During his 2014 visit to Cyprus, then Vice President Biden declared: “The United States – I want to be clear about this – recognizes only one legitimate government of the Republic of Cyprus, and my visit and meetings throughout the island will not change that. It is my personal position. It’s the position of the United States of America, and it’s the position of the entire world – save one country.” The actions of too many US ambassadors to Cyprus and lower-level State Department officials have allowed Turkey and Turkish-Cypriot officials to doubt that statement.

Maybe it is time for the Greek-American community, the advocacy organizations they are allied with, and the US Congress to doubt administration statements that it is "clear-eyed" with regard to Turkey. The process for choosing a new US ambassador to the Republic of Cyprus will be fully under way soon, and the Senate Foreign Relations Committee should ensure that the nominee understands that undermining the Republic of Cyprus or encouraging Turkish-Cypriot intransigence is unacceptable. The way the administration spends money for purported bicommunal activities, and the level of engagement by State Department officials with Turkish Cypriots that openly defy US policy should also come under strict Congressional scrutiny.

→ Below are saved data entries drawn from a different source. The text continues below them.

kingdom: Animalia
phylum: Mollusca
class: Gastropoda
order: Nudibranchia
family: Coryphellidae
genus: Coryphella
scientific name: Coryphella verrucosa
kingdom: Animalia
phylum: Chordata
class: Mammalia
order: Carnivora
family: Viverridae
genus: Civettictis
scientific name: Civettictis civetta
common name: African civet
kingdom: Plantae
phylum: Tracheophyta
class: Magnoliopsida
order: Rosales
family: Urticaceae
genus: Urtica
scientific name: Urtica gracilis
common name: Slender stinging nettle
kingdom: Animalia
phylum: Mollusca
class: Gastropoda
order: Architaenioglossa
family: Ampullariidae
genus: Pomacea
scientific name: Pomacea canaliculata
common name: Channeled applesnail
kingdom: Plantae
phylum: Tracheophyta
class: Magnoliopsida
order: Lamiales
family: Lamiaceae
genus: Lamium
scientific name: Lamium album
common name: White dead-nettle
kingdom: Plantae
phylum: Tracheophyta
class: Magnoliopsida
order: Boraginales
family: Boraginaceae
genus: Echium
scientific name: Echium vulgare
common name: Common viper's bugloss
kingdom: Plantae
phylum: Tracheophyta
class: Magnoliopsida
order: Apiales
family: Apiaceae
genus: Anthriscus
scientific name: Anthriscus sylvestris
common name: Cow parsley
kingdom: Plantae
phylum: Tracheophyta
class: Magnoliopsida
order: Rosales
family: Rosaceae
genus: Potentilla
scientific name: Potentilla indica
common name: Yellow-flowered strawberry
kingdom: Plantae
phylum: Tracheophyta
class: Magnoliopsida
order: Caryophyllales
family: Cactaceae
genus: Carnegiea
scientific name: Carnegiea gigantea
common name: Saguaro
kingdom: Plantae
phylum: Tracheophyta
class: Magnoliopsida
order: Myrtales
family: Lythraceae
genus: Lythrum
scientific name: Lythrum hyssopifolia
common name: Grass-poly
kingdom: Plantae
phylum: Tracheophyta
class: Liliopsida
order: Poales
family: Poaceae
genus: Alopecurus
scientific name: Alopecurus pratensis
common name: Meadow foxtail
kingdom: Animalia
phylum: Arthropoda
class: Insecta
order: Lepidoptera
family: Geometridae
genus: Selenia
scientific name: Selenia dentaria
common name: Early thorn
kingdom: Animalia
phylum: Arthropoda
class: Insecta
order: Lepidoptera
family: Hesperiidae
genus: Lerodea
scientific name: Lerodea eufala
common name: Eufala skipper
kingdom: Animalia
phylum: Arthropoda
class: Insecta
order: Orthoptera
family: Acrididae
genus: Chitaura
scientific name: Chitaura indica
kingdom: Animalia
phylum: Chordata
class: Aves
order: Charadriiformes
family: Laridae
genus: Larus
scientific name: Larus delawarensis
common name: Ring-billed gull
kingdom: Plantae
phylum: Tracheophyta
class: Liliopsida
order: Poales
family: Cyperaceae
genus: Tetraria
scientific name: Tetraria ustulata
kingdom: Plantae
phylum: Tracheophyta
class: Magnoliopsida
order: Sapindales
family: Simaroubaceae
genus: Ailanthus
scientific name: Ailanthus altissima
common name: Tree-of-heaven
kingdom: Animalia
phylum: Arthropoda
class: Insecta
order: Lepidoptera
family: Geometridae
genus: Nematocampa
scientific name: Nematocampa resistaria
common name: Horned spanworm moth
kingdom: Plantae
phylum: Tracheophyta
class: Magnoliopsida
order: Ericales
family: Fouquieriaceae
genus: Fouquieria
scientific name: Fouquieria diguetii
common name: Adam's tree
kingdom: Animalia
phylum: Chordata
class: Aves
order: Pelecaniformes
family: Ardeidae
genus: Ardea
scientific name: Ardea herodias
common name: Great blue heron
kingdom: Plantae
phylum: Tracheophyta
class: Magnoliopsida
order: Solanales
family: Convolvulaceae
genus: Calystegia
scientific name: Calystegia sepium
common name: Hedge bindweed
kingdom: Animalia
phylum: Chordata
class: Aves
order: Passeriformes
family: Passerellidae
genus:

It is time for the US to start treating the Eastern Mediterranean and Aegean as bigger than a Greco-Turkish dispute. Continuing to get this wrong only enables Russia in Ukraine and China in the South China Sea. Hopefully we can soon hear these words from Ambassador Linda Thomas-Greenfield: "Imagine 40,000 troops occupying your country and keeping you from going home for 47 years."

Endy Zemenides is executive director at the Hellenic American Leadership Council.